It's hard to generalize, but in the US (at least among women I know closely enough to be aware of this detail of their lives), shaving is the most common way. Going to a salon for a wax is usually done before a vacation or an important event. As I understand, electric depilators are not very popular: I had a hard time finding one (and even harder time explaining what that device is). 

In Russia electric depilators are pretty common and women who cannot take the pain, use razors. Waxing depends on whether the woman has the budget and the time.


----------



## Sepia

That men in the south of Europe shave their legs is really nothing new. A couple of decades agoNorth-European men only did so if they were into bike racing and I have heard various explanations why: For hygienic reasons in case of road rash, easier for the masseur and a few other - at first glance - plausible explanations. 

Then I stumbled over an old French book that dealt with bike races at the beginning of the 20th century, as well as with their participants. He also mentioned the practice of shaving the legs - something, which seemed very normal to do for aestetic reasons. After all, they were out in full view of the public wearing shorts!

This obviously spread, together with the sport, up through Europe, and stayed WITHIN the sport, and to make it socially acceptable they made up other reasons for doing it.


----------



## pickarooney

rusita preciosa said:


> It's hard to generalize, but in the US (at least among women I know closely enough to be aware of this detail of their lives), shaving is the most common way. Going to a salon for a wax is usually done before a vacation or an important event. As I understand, electric depilators are not very popular: I had a hard time finding one (and even harder time explaining what that device is).
> 
> In Russia electric depilators are pretty common and women who cannot take the pain, use razors. Waxing depends on whether the woman has the budget and the time.



I take it home waxing is not that common then (it's neither expensive nor time-consuming)?


----------



## leivincas

In Spain I think the most common thing is waxing in a beaty saloon, but some or most of the woman combine it with waxing at home or self shaving (in order to save some money)...but wax is the most common: it can be more expensive, but it is much more effective. It is worth!


----------



## rusita preciosa

pickarooney said:


> I take it home waxing is not that common then (it's neither expensive nor time-consuming)?
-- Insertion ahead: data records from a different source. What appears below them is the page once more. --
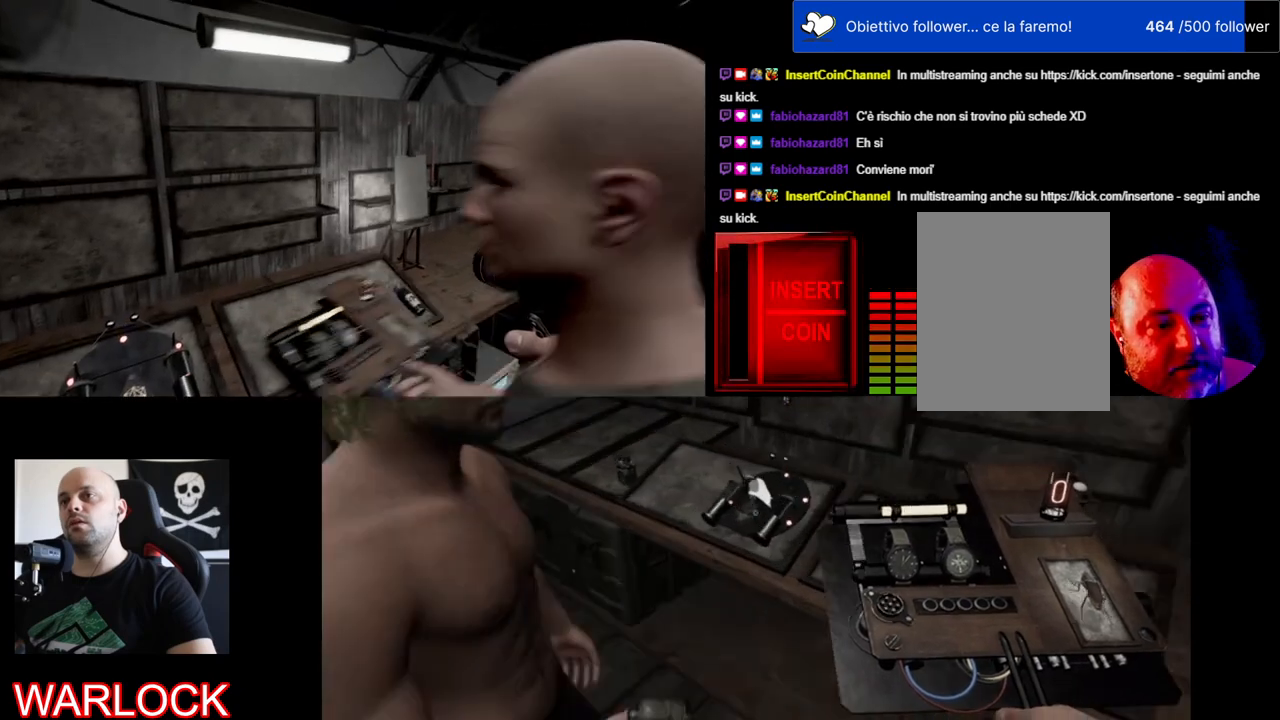
{"keys": ["d", "w"], "mouse": [], "events": [[334, "d", "down"], [400, "w", "down"]]}
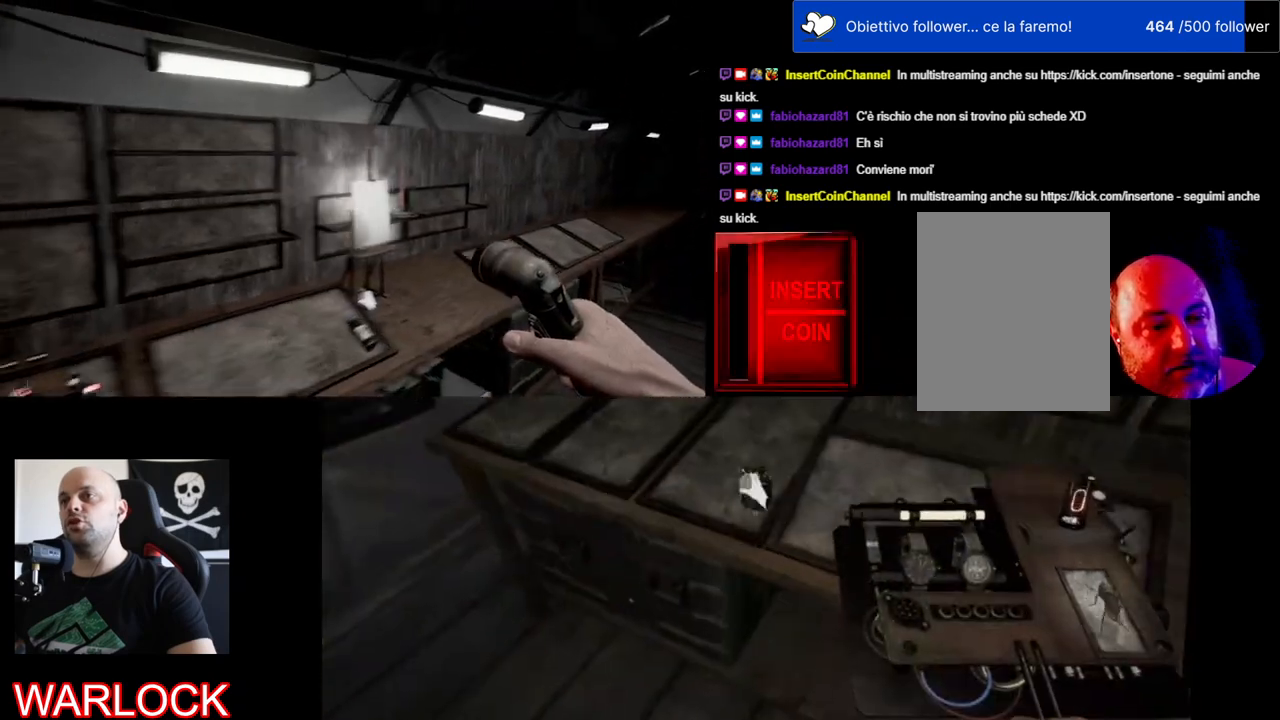
{"keys": [], "mouse": [], "events": [[167, "w", "up"], [184, "d", "up"]]}
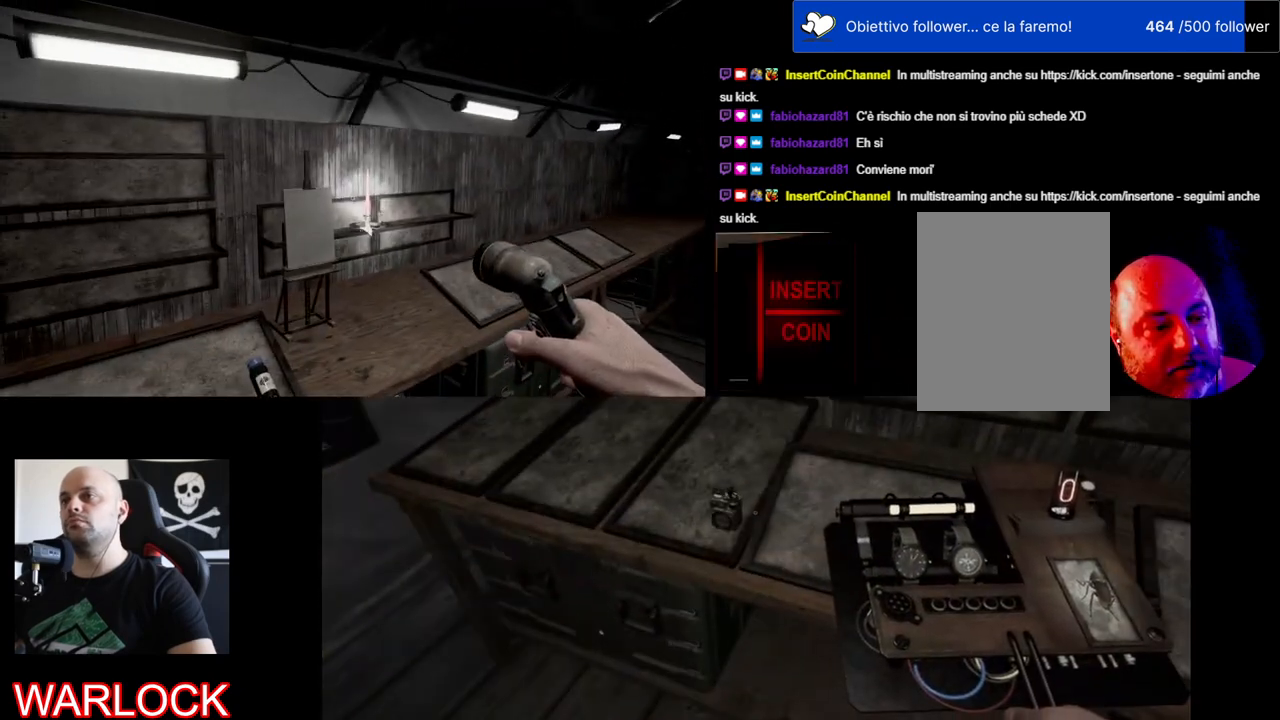
{"keys": ["d", "w"], "mouse": [], "events": [[334, "d", "down"], [384, "w", "down"]]}
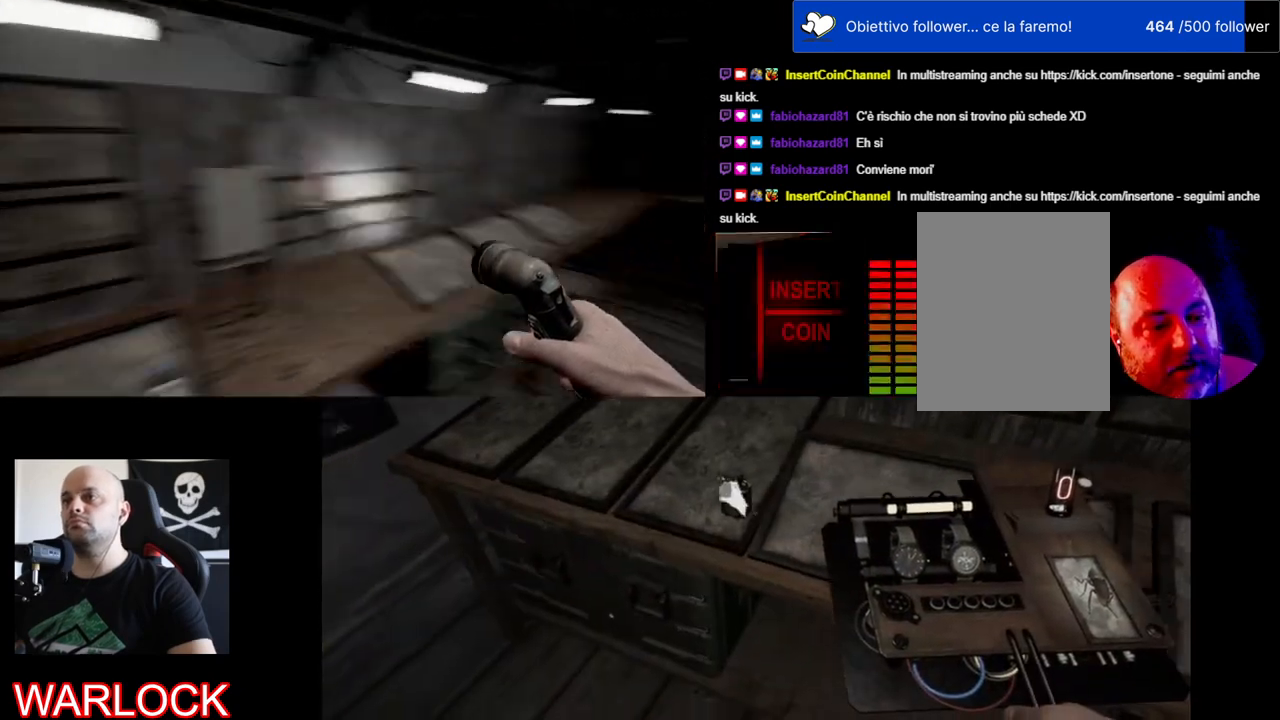
{"keys": [], "mouse": [], "events": [[167, "d", "up"], [184, "w", "up"]]}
With the little info I have, I’d argue that most women do not use home waxing. 
 
A few years ago home-waxing kits were heavily advertised on TV and the supermarkets promoted them in the aisles, but now I do not see any aggressive promotion and don't remember seeing them at the eye level in supermarkets. That could either mean that they did not prove to be very successful, or just that the demand stabilized and people who routinely use them, stayed loyal and  make an effort to look for them. In my personal opinion, compared to shaving it is too messy and time consuming; and comparing to a salon job, has much inferior results.


----------



## pickarooney

rusita preciosa said:


> In my personal opinion, compared to shaving it is too messy and time consuming; and comparing to a salon job, has much inferior results.



But you have to do it much less often...  anyway, enough on this


----------



## se16teddy

I can't say to what extent women in the UK shave their legs. I do remember accompanying some American school kids to Russia in the mid-80s. They took most aspects of the "culture shock" in their stride; but the girls were *genuinely horrified* that women dared to expose their hairy legs in the metro.


----------



## Einstein

Some friends of mine went to Croatia when it was still Yugoslavia and told me the girls were "attractive but didn't shave their legs". It's probably changed now.
A lot depends on how hairy women are naturally. I also think that unshaven women's legs bother women themselves more than men!


----------



## Tiger's Eye

That's probably true. While the men I know seem to prefer smooth legs, etc., they do not seem to be as horrified by hair on a women as women are...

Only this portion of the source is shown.